• Text provided:
Start of Block
Sunday, May 22, 2011

Wax on Wax off

It has been almost 2 months since my last posting.  I actually feel kind of guilty for not writing because so much has transpired.  One of the best things that has happened is that my eyebrows, nose hair, eyelashes have grown back.  In fact all of my hair has come back, even if it's only in small amounts.  I remember I was at my in-laws house in Bastrop one weekend...At the beginning of the weekend, I was using eyebrow shadow to color in my non-existent eyebrows.  Two days later, I had massive stubble where my eyebrows shoud be.  In fact, I had to buy a tweezers while I was visiting so that I didn't look like Groucho Marx.  Two days after that, I went to the beauty salon to get my first eyebrow waxing in months.  At that same time, my eyelashes sprouted in out of nowhere.

The hair on my head is still very white, but I am getting dark patches all over my head.  Two weeks ago, I got my first hair cut. in months and months.  I don't know if I'll ever dye my hair again..(if I do, it will be red)  The other thing about my hair is, I will never grow it long again...It is way to easy the way I have it now.
I don't have to ever comb it, I put a little gel in it after a shower, spike it and go..  There have literally been hours and hours added to my days and my life by not messing with my hair.  It is wonderful!

I have been on my anti-cancer drug tamoxifen for the past month.  I found that I have to drink a lot more water so that I don't get achy.  I am still getting hot flashes, but they don't seem as bad as before.  I have noticed more facial hair around my jawline that I suspect is from lower estrogen.  I am hoping that it doesn't become a huge problem...I can't imagine waxing anymore of my face than I already do...At the same time, I hope that I don't become the bearded lady..

I have been doing weight watchers pretty consistently and exercising to the wii fit almost everyday.  Lately, I've been exercising to a Michael Jackson program called "Michael Jackson the experience."  I literally dance my ass off for an hour and I end up covered in sweat.  It's so much fun!

On June 10th, I'll be having a polyp removed from my uterus.  It isn't supposed to be cancer, but it's still scary.  I keep telling myself it's a hoop I have to jump through to survive.  It is a day surgery and I'll need the weekend to recover from the cramping.  My final nip and tuck surgery for my breasts and lipo in my hips will be during Thanksgiving 2011.  Hopefully other than the tamoxifen, that will be my final cancer hoop to jump through forever.
End of Block
• Provided data:
Start of Block
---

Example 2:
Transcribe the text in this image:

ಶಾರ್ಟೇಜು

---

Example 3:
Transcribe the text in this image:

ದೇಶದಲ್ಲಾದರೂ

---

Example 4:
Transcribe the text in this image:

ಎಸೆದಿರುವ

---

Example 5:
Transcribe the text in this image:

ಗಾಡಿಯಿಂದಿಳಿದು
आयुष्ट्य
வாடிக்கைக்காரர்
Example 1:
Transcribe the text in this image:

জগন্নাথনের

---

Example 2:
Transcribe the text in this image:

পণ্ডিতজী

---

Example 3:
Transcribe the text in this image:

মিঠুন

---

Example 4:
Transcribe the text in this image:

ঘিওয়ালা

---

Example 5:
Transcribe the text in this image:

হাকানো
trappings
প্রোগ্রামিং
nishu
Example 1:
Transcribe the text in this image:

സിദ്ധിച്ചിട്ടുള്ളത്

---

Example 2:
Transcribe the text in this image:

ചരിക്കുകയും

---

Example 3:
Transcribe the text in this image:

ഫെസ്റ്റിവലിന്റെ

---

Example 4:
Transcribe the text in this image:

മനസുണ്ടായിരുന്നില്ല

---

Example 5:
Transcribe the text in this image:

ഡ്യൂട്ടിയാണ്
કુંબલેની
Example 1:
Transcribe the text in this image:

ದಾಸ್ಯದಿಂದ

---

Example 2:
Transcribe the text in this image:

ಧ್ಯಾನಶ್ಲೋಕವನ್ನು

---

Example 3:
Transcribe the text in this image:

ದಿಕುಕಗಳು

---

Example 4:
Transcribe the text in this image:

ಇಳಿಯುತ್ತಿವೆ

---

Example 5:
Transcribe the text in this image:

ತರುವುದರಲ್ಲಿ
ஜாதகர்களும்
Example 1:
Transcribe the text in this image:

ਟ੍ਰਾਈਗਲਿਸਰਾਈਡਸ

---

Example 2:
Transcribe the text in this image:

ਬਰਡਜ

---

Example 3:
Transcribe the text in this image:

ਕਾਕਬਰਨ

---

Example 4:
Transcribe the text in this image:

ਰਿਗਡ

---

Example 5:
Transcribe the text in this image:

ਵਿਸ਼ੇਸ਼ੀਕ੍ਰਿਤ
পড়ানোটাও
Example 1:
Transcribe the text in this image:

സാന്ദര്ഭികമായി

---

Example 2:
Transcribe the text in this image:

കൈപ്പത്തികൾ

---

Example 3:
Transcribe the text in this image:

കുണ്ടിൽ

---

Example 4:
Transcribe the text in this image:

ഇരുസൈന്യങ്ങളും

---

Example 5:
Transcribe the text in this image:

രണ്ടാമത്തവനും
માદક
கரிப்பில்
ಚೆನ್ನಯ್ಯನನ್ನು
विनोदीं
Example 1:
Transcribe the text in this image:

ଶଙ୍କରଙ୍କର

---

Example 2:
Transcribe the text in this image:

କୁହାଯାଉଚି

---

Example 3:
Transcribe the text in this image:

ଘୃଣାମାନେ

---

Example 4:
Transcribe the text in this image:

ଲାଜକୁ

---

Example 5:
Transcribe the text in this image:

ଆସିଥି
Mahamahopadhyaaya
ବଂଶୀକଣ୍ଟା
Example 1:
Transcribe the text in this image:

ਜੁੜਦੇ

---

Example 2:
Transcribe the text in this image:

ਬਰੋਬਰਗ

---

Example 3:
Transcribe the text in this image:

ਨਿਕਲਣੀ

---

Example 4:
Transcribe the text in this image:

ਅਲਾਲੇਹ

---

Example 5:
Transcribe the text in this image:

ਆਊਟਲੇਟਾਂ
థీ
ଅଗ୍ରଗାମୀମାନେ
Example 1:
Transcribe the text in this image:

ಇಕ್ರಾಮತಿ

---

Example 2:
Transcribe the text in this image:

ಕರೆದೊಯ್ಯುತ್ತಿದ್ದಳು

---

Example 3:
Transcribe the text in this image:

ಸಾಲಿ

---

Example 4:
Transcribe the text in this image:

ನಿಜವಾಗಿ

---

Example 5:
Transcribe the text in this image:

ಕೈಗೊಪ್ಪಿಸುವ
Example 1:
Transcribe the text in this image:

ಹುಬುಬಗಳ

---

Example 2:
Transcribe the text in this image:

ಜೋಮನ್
End of Block
• What the task asks:
List the kinds of hair that the blog post above says grew back.

• Response to the exercise:
Eyebrows, nose hair, and eyelashes.